### Data extracts
-- Opening Marker --
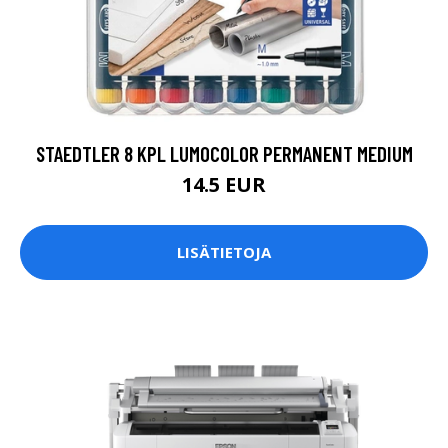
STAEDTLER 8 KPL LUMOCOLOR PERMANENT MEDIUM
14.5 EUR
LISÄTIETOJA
-- Closing Marker --
-- Opening Marker --
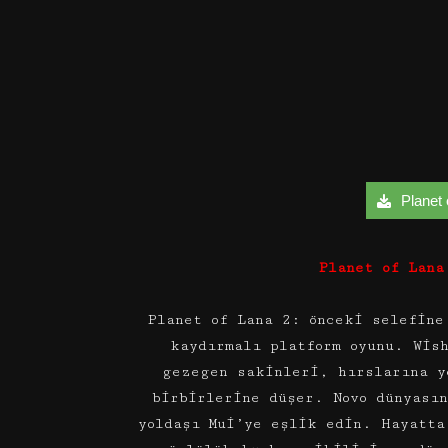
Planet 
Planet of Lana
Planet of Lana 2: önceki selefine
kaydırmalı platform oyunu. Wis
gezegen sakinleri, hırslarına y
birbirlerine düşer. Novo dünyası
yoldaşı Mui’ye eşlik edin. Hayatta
-- Closing Marker --
### Your task
Taking the listing above as the source, transcribe only the lines starting at the line with "STAEDTLER 8 KPL LUMOCOLOR PERMANENT MEDIUM" and going through the line with "LISÄTIETOJA", unaltered and with both ends included.

### Solution for this problem
STAEDTLER 8 KPL LUMOCOLOR PERMANENT MEDIUM
14.5 EUR
LISÄTIETOJA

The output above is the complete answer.